The first Amendment would enable the Court, if they are satisfied that a new finding ought to have been substituted under Section 70 (1, ee) of the Army Act or the corresponding Section of the Air Force Act and of Rule of Procedure 53 (A), instead of allowing or dismissing the appeal to substitute for the finding of the court-martial a finding which, having regard to Rule of Procedure 44 (D), they think ought to have been substituted and to pass on the appellant a sentence in substitution of the original sentence which is not greater than the original sentence itself. The second Amendment is consequential and applies subsection (5) of Clause 6 to the subsection which is introduced by the first Amendment.

Mr. Gage

This is an obvious and wise Amendment to the Bill because I think it was originally overlooked that there were special findings. Of course, it is only doing for the Court of Appeal what could have been done before by either the Army Council or the Board of Admiralty, and, therefore, it is an Amendment which we on this side welcome, in that it is a very proper alteration to make.

Mr. Leslie Hale

This Clause is one to which I take very special exception because the power to be exercised by it is already exercised by the Court of Appeal in these cases. I do not like the way that a Court can say that a man should not have been convicted, and then, notwithstanding that, can say, "No substantial miscarriage of justice has taken place, and therefore we let the sentence stand." However, I do not think it would be fair on this occasion to press that point which concerns our general law more intimately than it does this particular matter.

I rise now because I gather than the Lord Advocate is confronted with a difficult situation. He rises to explain a Clause, but cannot explain it except with the leave of the House. The Ruling given when I rose to speak before was that I could speak about the words proposed to be left out, but not about those proposed to be left in.
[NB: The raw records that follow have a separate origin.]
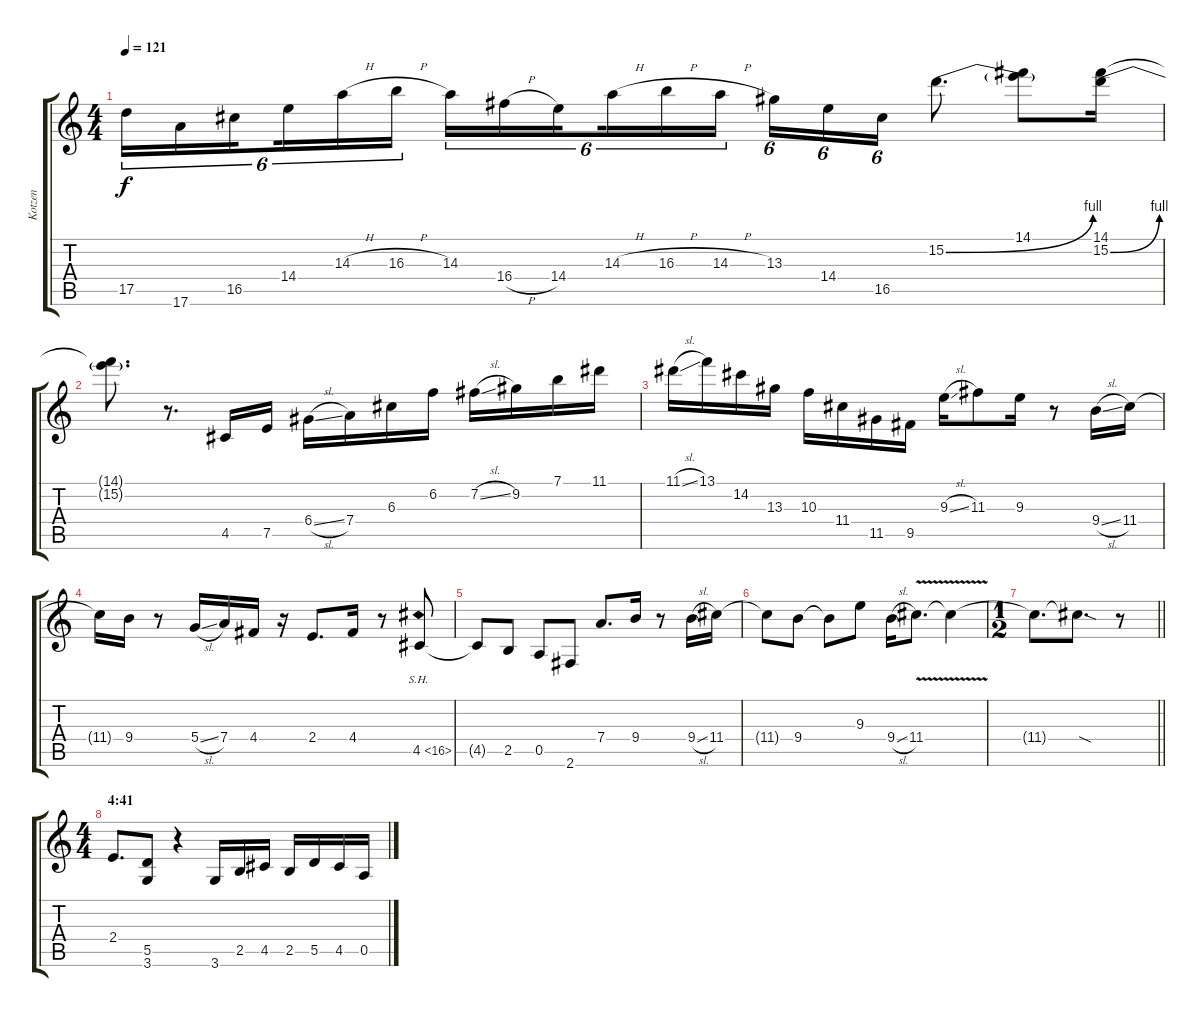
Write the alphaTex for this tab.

\track ("Kotzen" "Kotzen") {instrument overdrivenguitar}
\staff {score tabs}
\tuning (E4 B3 G3 D3 A2 E2) {hide}
\ts (4 4)
\tempo 121
\clef g2
\ks c
17.5.16{tu (6 4) dy f} 17.6.16{tu (6 4)} 16.5.16{tu (6 4) beam splitsecondary} 14.4.16{tu (6 4)} 14.3{h}.16{tu (6 4)} 16.3{h}.16{tu (6 4)} 14.3.16{tu (6 4)} 16.4{h}.16{tu (6 4)} 14.4.16{tu (6 4) beam splitsecondary} 14.3{h}.16{tu (6 4)} 16.3{h}.16{tu (6 4)} 14.3{h}.16{tu (6 4)} 13.3.16{tu (6 4)} 14.4.16{tu (6 4)} 16.5.16{tu (6 4)} 15.2{be (bend 0 0 60 4)}.8{d} (14.1 15.2{t}).8 (14.1 15.2{be (bend 0 0 60 4)}).16 |
(14.1{t} 15.2{t}).8{d} r.8{d} 4.5.16 7.5.16 6.4{sl}.16 7.4.16 6.3.16 6.2.16 7.2{sl}.16 9.2.16 7.1.16 11.1.16 |
11.1{sl}.16 13.1.16 14.2.16 13.3.16 10.3.16 11.4.16 11.5.16 9.5.16 9.3{sl}.16 11.3.8 9.3.16 r.8 9.4{sl}.16 11.4.16 |
11.4{t}.16 9.4.16 r.8 5.4{sl}.16 7.4.16 4.4.16 r.16 2.4.8{d} 4.4.16 r.8 4.5{sh 12}.8 |
4.5{t}.8 2.5.8 0.5.8 2.6.8 7.4.8{d} 9.4.16 r.8 9.4{sl}.16 11.4.16 |
11.4{t}.8 9.4.8 9.4{t}.8 9.3.8 9.4{sl}.16 11.4{v}.8{d} 11.4{t}.4 |
\ts (1 2)
\barLineRight lightlight
11.4{t}.8{d} 11.4{sod t}.8{d} r.8 |
\ts (4 4)
\section ("" "4:41")
2.4.8{d} (5.5 3.6).8 r.4 3.6.16 2.5.16 4.5.16 2.5.16 5.5.16 4.5.16 0.5.16
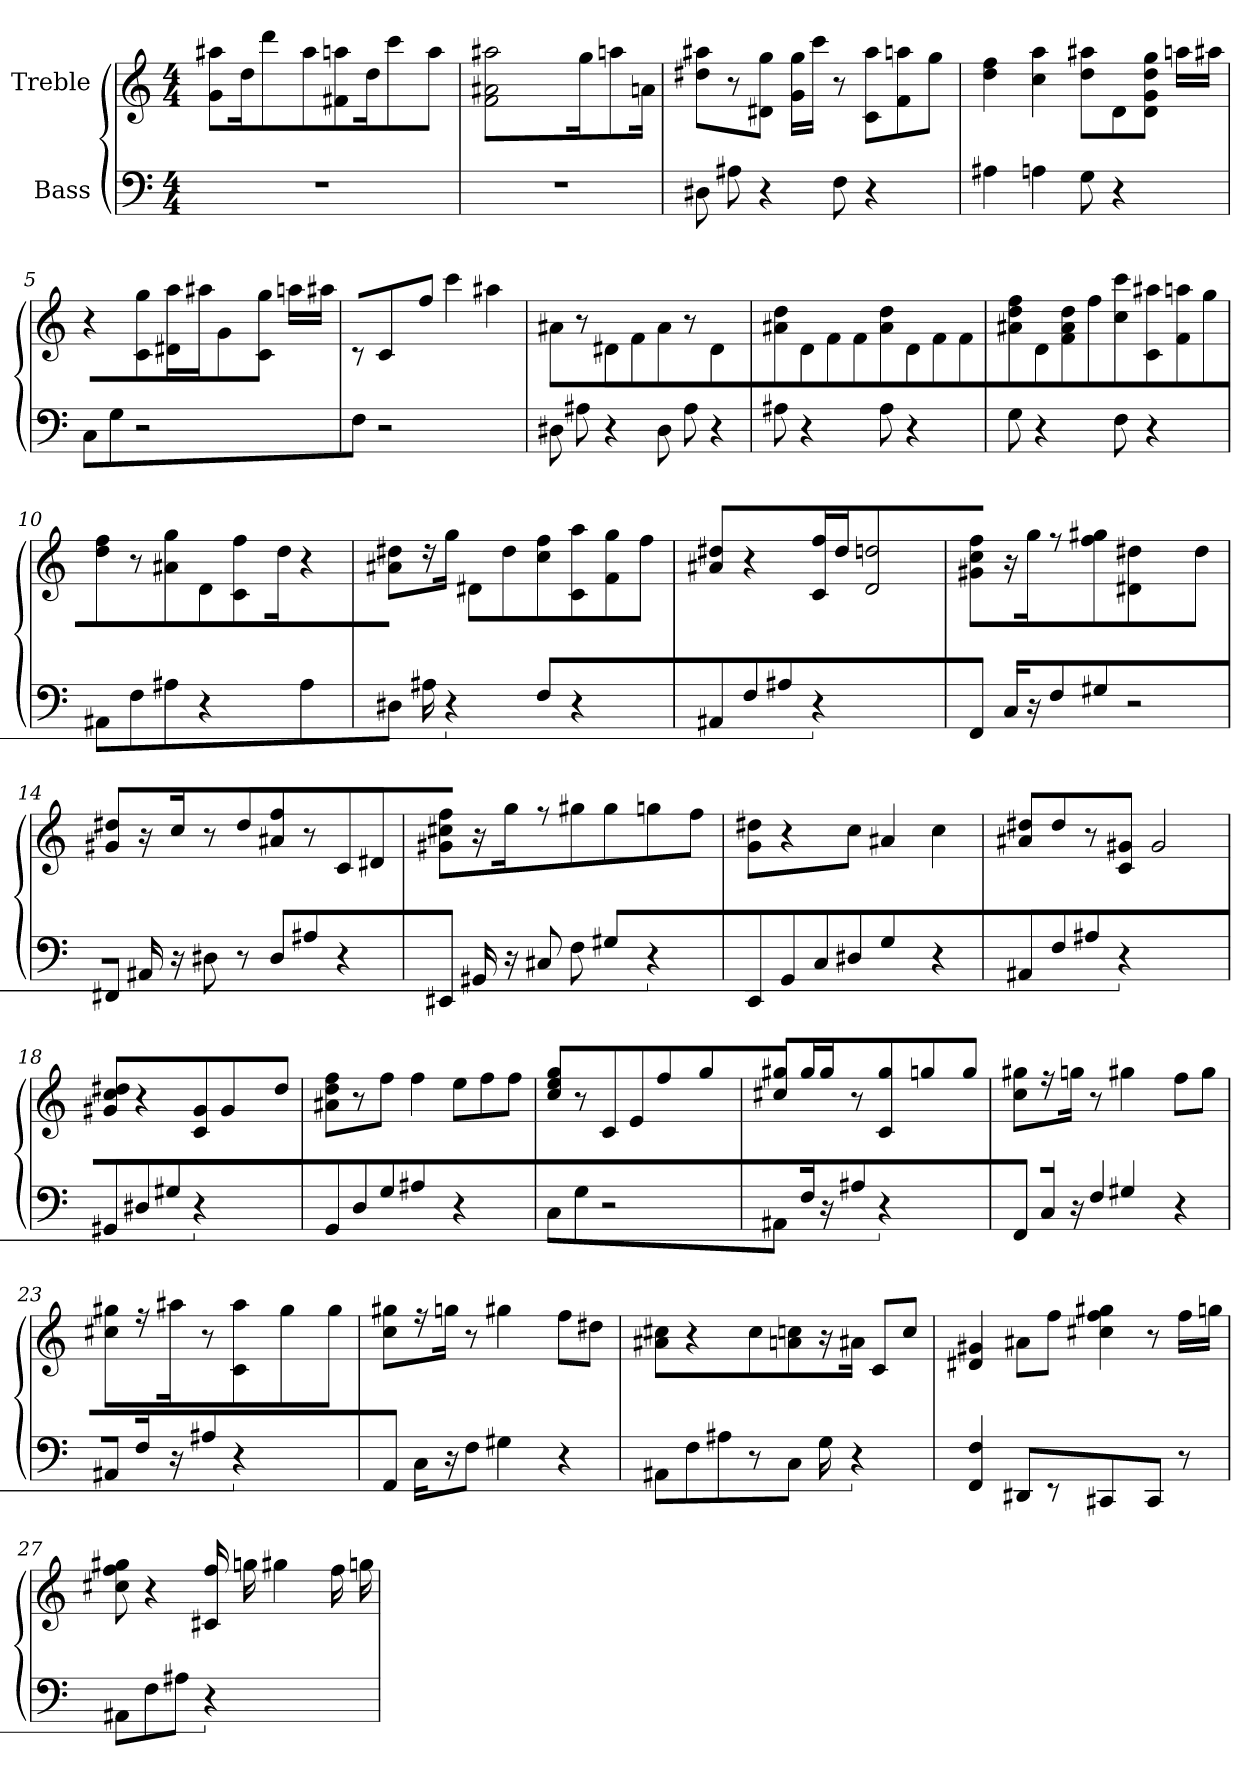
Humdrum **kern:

**kern	**kern
*part2	*part1
*staff2	*staff1
*I"Bass	*I"Treble
*clefF4	*clefG2
*k[]	*k[]
*M4/4	*M4/4
=1	=1
!LO:N:vis=2	!
1r	8g 8aa#J
.	16ddJ
!	!LO:N:vis=8
.	8.dddJ
.	8aa#L
.	8f# 8aaJ
.	16ddJ
!	!LO:N:vis=8
.	8.cccJ
.	8aaJ
=2	=2
!LO:N:vis=2	!LO:N:vis=2
1r	2.f 2.a# 2.aa#
.	16ggJ
.	8aaJ
.	16aJ
=3	=3
8D#L	8dd# 8aa#L
8A#	8r
4r	8d# 8ggJ
.	16g 16ggL
.	16cccJ
8FL	8r
!LO:N:vis=4	!
4.r	8c 8aa#L
.	8f 8aa
.	8ggJ
=4	=4
4A#	4dd 4ff
4A	4cc 4aa
8GL	8dd 8aa#L
!LO:N:vis=4	!
4.r	8d
.	8d 8g 8dd 8ggJ
.	16aaL
.	16aa#J
=5	=5
8CL	4r
8G	.
!LO:N:vis=2	!
2.r	8c 8ggJ
.	16d# 16aaL
.	16aa#J
.	4g
.	8c 8ggJ
.	16aaL
.	16aa#J
=6	=6
8FJ	8r
!LO:N:vis=2	!
2..r	4c
.	8ffJ
.	4ccc
.	4aa#
=7	=7
8D#L	8a#L
8A#	8r
4r	8d#L
.	8f
8D#L	8a#
8A#J	8r
4r	4d#
=8	=8
8A#L	8a# 8ddL
!LO:N:vis=4	!
4.r	8d
.	8f
.	8f
8A#L	8a# 8dd
!LO:N:vis=4	!
4.r	8d
.	8f
.	8fJ
=9	=9
8GL	8a# 8dd 8ffL
!LO:N:vis=4	!
4.r	8d
.	8f 8a# 8dd
.	8ff
8FL	8cc 8ccc
!LO:N:vis=4	!
4.r	8c 8aa#
.	8f 8aa
.	8ggJ
=10	=10
8AA#L	8dd 8ffL
8F	8r
8A#	8a# 8ggL
!LO:N:vis=4	!
4.r	8dJ
!	!LO:N:vis=8
.	8.c 8.ffJ
.	16ddJ
4A#	4r
=11	=11
8D#J	8a# 8dd#J
16A#L	16r
!LO:N:vis=4	!
16%5r	16ggJ
.	8d#L
.	8dd#
8FL	8cc 8ff
!LO:N:vis=4	!
4.r	8c 8aa
.	8f 8gg
.	8ffJ
=12	=12
8AA#L	8a# 8dd#L
8F	4r
8A#J	.
!LO:N:vis=2	!
8%5r	16c 16ffL
.	16dd#J
.	2d 2dd
=13	=13
8FFJ	8g# 8cc 8ffJ
16CL	16r
16r	16ggJ
8FL	8r
8G#J	8ff 8gg#J
!	!LO:N:vis=4
2r	4.d# 4.dd#
.	8dd#J
=14	=14
8DD#J	8g# 8dd#J
16AA#L	16r
16r	16ccJ
8D#L	8r
8r	8dd#L
8D#L	8a# 8ff
8A#	8r
4r	8cL
.	8d#J
=15	=15
8CC#J	8g# 8cc# 8ffJ
16GG#L	16r
16r	16ggJ
8C#L	8r
8FJ	8gg#J
!LO:N:vis=8	!LO:N:vis=8
8.G#L	8.gg#L
!LO:N:vis=4	!LO:N:vis=8
16%5r	8.ggJ
.	8ffJ
=16	=16
8CCL	8g 8dd#L
8GG	4r
8C	.
8D#J	8ccJ
4G	4a#
4r	4cc
=17	=17
8AA#L	8a# 8dd#L
8F	8dd#
8A#	8r
!LO:N:vis=2	!
8%5r	8c 8g#J
.	2g#
=18	=18
8GG#L	8g# 8cc 8dd#L
8D#	4r
8G#	.
!LO:N:vis=2	!
8%5r	8c 8g#J
!	!LO:N:vis=4
.	4.g#
.	8dd#J
=19	=19
8GGL	8a# 8dd 8ffL
8D	8r
8GJ	8ffJ
4A#	4ff
!LO:N:vis=4	!
4.r	8eeL
.	8ff
.	8ffJ
=20	=20
8CL	8cc 8ee 8ggL
8G	8r
!LO:N:vis=2	!
2.r	8cL
.	8eJ
.	4ff
.	4gg
=21	=21
8AA#J	8cc# 8gg#J
16FL	16gg#L
16r	16gg#J
8A#J	8r
!LO:N:vis=2	!
8%5r	4c 4gg#
.	4gg
.	8ggJ
=22	=22
8FFJ	8cc 8gg#J
16CL	16r
16r	16ggJ
8FJ	8r
!LO:N:vis=4	!LO:N:vis=4
4.G#	4.gg#
4r	8ffL
.	8gg#J
=23	=23
8AA#J	8cc# 8gg#J
16FL	16r
16r	16aa#J
8A#J	8r
!LO:N:vis=2	!
8%5r	4c 4aa#
.	4gg#
.	8gg#J
=24	=24
8FFJ	8cc 8gg#J
16CL	16r
16r	16ggJ
8FJ	8r
!LO:N:vis=4	!LO:N:vis=4
4.G#	4.gg#
4r	8ffL
.	8dd#J
=25	=25
8AA#L	8a# 8cc#L
8F	4r
8A#	.
8r	8cc#L
8CJ	8a 8ccJ
16GL	16r
!LO:N:vis=4	!
16%5r	16a#J
.	8cL
.	8ccJ
=26	=26
4FF 4F	4d# 4g#
8DD#L	8a#L
8r	8ffJ
4CC#	4cc# 4ff 4gg#
8CC#J	8r
8r	16ffL
.	16ggJ
=27	=27
8AA#L	8cc# 8ff 8gg#L
8F	4r
8A#J	.
!LO:N:vis=2	!
8%5r	16c# 16ffL
.	16ggJ
!	!LO:N:vis=4
.	4.gg#
.	16ffL
.	16ggJ
=	=
*-	*-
Here we are dealing with the words proposed to be inserted, which are: Where, on an appeal to the court against a conviction by an array or air force court-martial … I want the Lord Advocate to tell me, or, if he does not wish to ask for the leave of the House in order to do so, to nudge somebody on his left to answer for him and to say whether that includes a field general court-martial or not. [Interruption.] I am glad to have that assurance, and if someone will be good enough to say it loudly enough so that it may be reported in HANSARD, I shall be quite satisfied.

The Lord Advocate

May I interrupt my hon. Friend to give him that assurance, and the further assurance that I did not intend any discourtesy when I did not answer him on the previous occasion. I did not answer then with the consent of the House for the simple reason that there is a further Amendment on the Order Paper on which I can fully explain the problem which my hon. Friend has in mind.

7.45 p.m.

Mr. Hale

I am glad to have that answer, and if the Lord Advocate is referring to Clause 14, I will now give him the additional information that that Amendment proposes to leave out the words "field general court-martial." That being so, there is no need to define it at all.

Mr. Lionel Heald (Chertsey)

There is one small point I should like to raise. The Amendment says: Being a sentence warranted by the relevant Act for the offence specified or involved in the substituted finding … Will the Lord Advocate be good enough to give us a little explanation as to what that means? One can understand the word "specified," but to say that one can also impose a sentence which is warranted ….for the offence specified or involved in the substituted finding …. seems a little difficult to follow. It may be that there is some explanation connected with the Scottish law, or something of that kind, but it certainly seems that there ought to be some justification for an extension, if that is an extension, of the trial.

Amendment agreed to.

Further Amendment made: In page 5, line 33, leave out "subsection (1), (2) or (3)," and insert "any of the foregoing provisions."—[The Lord Advocate.]